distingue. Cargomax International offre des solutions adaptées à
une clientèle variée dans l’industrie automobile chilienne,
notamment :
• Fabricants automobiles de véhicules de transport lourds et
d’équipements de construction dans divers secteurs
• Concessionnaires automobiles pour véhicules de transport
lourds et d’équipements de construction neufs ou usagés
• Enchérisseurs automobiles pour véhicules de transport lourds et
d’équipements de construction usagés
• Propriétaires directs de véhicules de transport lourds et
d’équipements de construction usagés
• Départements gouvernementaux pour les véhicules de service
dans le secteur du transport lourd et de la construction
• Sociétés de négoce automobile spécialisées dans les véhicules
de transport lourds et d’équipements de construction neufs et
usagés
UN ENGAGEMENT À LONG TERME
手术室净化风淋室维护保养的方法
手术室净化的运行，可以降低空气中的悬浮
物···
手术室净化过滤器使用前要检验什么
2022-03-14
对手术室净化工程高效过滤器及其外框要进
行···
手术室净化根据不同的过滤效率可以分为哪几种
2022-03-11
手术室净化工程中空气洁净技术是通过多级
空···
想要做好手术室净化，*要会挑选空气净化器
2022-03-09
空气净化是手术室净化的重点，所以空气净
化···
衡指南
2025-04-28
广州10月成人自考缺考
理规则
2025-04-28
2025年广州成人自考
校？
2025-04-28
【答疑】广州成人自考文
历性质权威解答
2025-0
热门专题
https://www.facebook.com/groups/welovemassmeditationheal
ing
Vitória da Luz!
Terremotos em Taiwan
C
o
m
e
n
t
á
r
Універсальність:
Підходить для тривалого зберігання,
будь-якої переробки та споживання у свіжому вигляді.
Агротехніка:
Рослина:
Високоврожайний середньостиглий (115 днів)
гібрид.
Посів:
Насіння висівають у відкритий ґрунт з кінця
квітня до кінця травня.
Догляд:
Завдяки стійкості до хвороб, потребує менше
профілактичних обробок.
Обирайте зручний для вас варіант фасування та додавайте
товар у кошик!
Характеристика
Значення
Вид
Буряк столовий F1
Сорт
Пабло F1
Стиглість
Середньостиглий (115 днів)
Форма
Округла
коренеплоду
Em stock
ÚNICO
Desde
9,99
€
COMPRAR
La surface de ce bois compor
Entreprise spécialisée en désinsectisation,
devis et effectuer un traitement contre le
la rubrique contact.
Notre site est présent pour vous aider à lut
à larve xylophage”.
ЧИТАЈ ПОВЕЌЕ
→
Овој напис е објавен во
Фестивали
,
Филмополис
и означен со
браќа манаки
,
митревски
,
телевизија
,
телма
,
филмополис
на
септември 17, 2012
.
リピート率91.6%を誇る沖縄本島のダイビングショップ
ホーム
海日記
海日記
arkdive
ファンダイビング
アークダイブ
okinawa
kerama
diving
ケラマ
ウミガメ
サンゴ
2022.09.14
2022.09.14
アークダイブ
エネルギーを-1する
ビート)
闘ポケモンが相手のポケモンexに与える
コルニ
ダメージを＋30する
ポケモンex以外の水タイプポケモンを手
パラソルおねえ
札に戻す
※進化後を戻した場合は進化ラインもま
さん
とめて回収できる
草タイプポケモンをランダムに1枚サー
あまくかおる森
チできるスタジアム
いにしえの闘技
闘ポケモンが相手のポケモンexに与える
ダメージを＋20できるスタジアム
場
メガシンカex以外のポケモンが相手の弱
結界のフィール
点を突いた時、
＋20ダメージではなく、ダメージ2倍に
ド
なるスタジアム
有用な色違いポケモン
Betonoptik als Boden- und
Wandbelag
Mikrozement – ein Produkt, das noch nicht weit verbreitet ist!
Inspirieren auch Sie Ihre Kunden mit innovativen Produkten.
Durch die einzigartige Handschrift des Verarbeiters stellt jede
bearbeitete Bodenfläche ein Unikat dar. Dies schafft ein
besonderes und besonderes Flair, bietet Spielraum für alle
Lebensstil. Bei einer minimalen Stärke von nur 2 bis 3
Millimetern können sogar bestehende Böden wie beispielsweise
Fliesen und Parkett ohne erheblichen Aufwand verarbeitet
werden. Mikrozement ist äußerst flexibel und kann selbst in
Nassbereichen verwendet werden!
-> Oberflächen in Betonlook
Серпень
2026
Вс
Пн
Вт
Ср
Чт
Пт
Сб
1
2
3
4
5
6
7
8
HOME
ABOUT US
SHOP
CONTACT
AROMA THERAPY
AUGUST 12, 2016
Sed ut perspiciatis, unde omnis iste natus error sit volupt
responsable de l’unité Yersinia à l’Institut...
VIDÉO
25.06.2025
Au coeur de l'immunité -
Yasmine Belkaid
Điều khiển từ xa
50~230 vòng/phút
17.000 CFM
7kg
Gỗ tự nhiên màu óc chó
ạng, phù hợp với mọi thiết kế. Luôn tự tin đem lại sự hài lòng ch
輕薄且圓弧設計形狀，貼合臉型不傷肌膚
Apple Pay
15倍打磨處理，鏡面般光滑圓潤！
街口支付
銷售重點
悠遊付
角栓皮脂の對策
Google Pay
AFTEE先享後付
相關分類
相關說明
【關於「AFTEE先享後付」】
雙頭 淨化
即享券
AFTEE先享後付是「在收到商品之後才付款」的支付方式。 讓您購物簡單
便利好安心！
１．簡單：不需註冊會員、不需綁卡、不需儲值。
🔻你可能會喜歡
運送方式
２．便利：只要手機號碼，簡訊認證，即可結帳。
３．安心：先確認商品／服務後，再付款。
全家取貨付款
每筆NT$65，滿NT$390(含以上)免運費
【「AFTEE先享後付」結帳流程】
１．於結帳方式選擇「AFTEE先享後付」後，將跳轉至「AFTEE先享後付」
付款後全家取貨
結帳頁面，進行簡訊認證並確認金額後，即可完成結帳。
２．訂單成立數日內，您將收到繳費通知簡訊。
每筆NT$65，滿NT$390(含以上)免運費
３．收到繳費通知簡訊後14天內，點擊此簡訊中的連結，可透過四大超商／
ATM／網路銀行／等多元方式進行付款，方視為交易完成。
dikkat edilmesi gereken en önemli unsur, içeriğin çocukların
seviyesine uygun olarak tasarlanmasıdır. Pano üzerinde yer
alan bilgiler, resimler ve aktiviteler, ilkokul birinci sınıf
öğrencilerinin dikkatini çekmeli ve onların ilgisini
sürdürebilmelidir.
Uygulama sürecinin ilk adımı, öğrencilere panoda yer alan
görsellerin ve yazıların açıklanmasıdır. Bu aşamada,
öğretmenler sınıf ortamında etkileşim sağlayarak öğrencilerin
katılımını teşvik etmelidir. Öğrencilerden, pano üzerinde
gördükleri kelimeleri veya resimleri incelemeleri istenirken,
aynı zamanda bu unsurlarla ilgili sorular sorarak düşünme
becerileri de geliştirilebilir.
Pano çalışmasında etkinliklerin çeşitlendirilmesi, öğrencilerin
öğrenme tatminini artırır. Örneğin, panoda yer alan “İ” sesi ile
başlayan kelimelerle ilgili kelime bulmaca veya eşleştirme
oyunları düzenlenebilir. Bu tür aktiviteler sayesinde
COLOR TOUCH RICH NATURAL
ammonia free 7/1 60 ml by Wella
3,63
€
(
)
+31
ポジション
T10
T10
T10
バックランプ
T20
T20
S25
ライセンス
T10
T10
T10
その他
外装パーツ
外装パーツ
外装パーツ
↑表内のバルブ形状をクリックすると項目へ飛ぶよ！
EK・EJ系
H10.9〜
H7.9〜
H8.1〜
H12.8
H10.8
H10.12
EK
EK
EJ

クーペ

◆ ◆ ◆ ◆

## WHAT IS REQUIRED
The exercise is to copy out every line above that has the word "pour" in it.

## RESULT FOR THIS TASK
• Concessionnaires automobiles pour véhicules de transport
• Enchérisseurs automobiles pour véhicules de transport lourds et
• Départements gouvernementaux pour les véhicules de service
Notre site est présent pour vous aider à lut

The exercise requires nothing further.